Change "UNICORN" to "STARTUP" in the lines running from the line with "ポジティブ考察で企業活動を応援/Business Journal" up to and including the line with "ADOPTABLE DOG JOURNAL". Return only those lines, with nothing else altered.

══ Supplied material

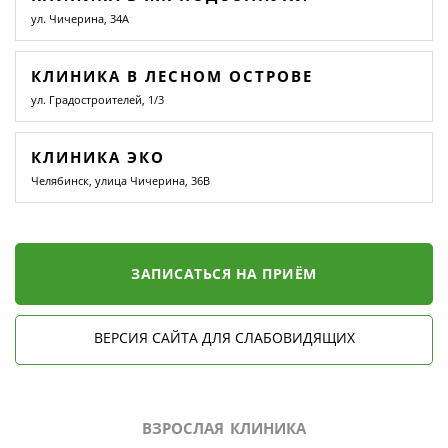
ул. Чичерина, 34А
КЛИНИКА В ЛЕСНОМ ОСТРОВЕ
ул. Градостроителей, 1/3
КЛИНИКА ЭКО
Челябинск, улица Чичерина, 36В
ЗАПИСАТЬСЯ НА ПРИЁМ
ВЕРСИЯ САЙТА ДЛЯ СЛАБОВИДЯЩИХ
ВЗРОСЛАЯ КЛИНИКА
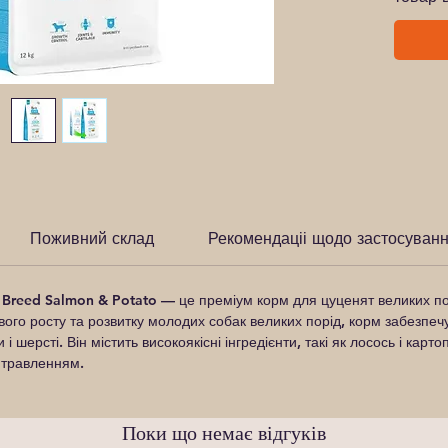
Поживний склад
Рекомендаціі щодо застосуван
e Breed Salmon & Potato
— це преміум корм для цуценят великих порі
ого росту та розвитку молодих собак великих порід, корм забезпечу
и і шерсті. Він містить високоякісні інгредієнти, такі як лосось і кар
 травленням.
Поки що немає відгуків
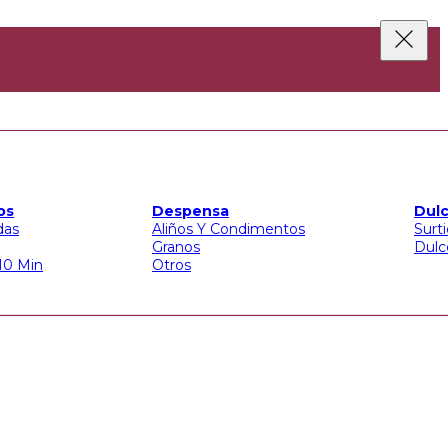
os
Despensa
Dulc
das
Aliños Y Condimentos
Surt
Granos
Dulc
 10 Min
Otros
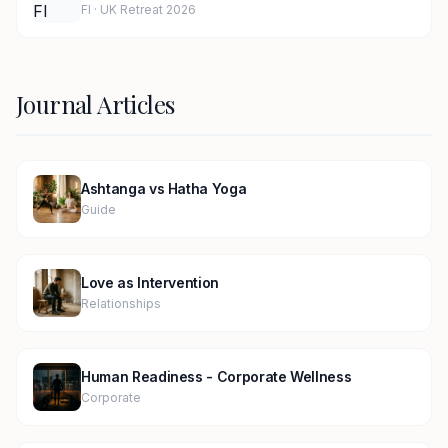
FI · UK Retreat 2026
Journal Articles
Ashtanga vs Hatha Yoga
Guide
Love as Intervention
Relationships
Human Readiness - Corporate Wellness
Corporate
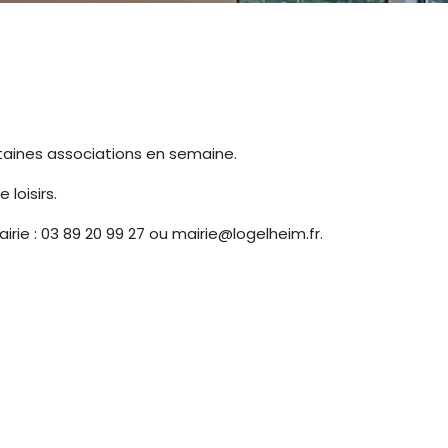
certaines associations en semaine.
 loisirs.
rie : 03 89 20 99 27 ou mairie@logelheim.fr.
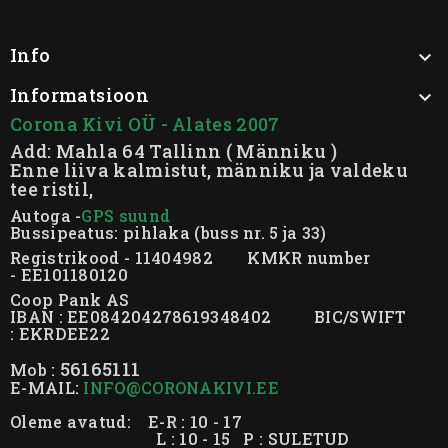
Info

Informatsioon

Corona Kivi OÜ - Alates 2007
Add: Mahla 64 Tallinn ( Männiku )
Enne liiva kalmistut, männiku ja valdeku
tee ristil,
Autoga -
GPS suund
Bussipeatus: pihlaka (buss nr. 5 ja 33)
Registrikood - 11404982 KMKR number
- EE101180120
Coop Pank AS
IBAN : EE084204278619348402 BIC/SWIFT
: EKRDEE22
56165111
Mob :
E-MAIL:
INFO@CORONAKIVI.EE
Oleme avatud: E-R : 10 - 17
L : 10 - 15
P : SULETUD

════
══ Supplied material

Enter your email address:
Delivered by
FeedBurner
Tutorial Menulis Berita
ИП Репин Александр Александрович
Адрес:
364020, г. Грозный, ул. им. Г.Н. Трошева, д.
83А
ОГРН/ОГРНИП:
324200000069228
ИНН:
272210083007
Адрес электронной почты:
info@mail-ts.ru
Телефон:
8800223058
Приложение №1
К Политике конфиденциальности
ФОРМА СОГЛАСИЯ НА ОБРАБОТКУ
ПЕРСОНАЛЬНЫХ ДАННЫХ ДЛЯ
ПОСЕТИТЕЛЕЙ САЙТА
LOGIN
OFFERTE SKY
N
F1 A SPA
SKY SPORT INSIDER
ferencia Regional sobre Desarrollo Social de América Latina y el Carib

════
══ Supplied material

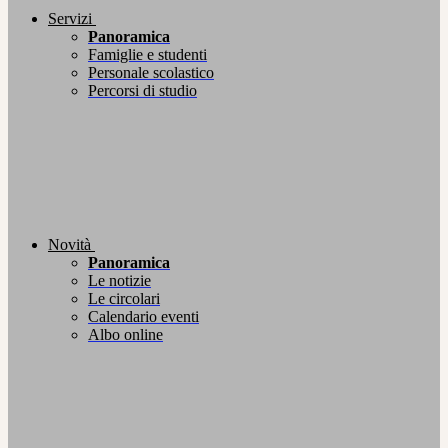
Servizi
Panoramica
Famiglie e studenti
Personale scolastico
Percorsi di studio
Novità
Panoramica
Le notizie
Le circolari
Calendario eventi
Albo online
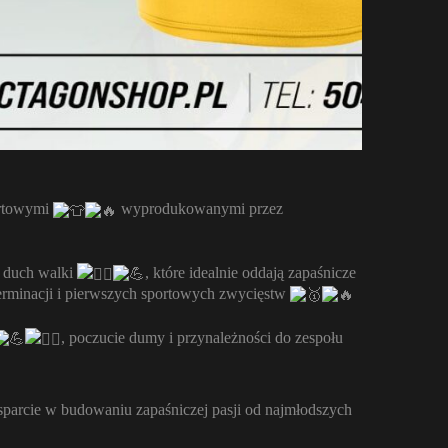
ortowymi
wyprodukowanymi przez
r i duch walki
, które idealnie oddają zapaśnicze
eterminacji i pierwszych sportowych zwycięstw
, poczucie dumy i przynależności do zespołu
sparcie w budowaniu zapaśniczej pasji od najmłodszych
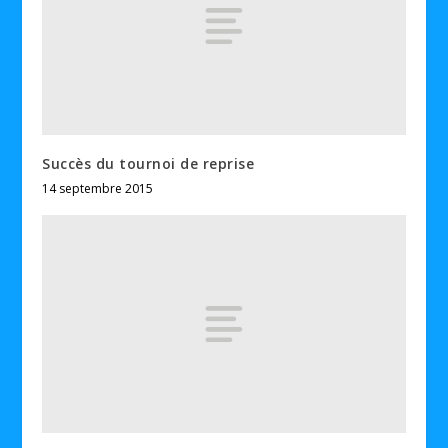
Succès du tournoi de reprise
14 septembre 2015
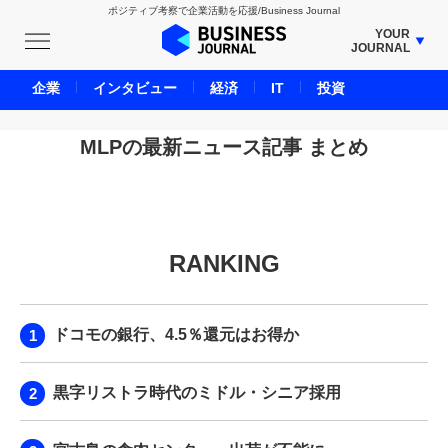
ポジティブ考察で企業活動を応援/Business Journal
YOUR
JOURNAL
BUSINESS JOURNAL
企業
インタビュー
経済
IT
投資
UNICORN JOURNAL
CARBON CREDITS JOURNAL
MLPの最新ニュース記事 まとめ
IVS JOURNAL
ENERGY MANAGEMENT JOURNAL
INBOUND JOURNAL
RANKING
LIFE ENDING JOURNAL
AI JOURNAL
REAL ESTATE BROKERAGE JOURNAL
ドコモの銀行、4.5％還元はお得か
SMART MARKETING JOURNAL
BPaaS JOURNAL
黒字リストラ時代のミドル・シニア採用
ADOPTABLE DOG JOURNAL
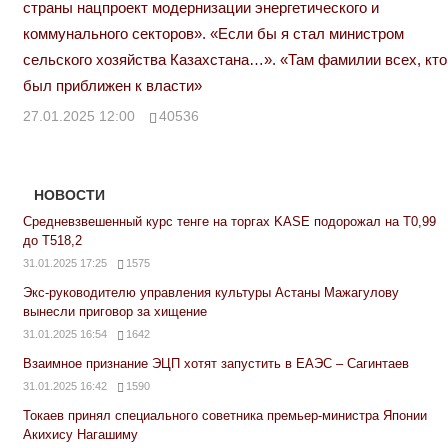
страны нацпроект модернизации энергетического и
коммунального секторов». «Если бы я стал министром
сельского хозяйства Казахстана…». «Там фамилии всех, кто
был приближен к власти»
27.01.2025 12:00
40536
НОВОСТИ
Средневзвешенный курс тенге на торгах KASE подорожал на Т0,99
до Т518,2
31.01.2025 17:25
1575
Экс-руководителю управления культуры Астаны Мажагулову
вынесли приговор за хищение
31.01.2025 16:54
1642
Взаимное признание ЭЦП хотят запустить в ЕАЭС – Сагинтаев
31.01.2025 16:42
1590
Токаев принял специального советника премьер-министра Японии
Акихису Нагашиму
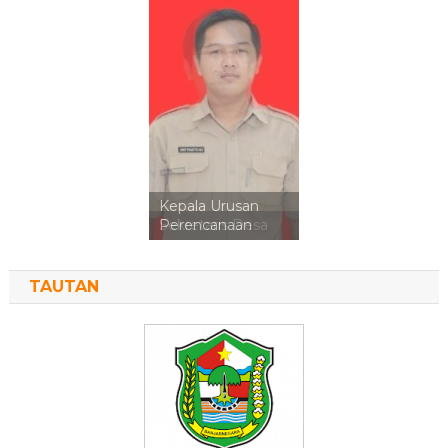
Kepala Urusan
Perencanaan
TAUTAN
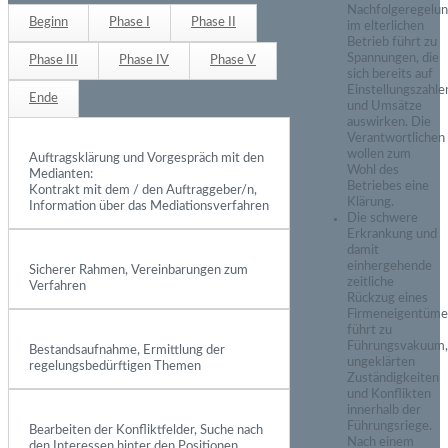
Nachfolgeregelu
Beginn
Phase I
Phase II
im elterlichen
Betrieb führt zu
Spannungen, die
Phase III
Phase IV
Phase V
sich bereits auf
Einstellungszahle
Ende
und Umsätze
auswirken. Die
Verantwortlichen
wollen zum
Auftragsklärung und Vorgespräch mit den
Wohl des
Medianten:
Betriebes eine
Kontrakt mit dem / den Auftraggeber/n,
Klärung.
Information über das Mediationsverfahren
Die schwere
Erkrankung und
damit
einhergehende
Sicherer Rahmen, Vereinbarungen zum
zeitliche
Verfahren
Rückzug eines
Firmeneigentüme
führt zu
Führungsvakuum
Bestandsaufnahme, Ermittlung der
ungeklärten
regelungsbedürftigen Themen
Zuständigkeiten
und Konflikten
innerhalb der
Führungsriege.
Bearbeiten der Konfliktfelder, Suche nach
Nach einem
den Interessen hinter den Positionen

════

▸ **Solution for this exercise**:
ポジティブ考察で企業活動を応援/Business Journal
YOUR
JOURNAL
BUSINESS JOURNAL
企業
インタビュー
経済
IT
投資
STARTUP JOURNAL
CARBON CREDITS JOURNAL
MLPの最新ニュース記事 まとめ
IVS JOURNAL
ENERGY MANAGEMENT JOURNAL
INBOUND JOURNAL
RANKING
LIFE ENDING JOURNAL
AI JOURNAL
REAL ESTATE BROKERAGE JOURNAL
ドコモの銀行、4.5％還元はお得か
SMART MARKETING JOURNAL
BPaaS JOURNAL
黒字リストラ時代のミドル・シニア採用
ADOPTABLE DOG JOURNAL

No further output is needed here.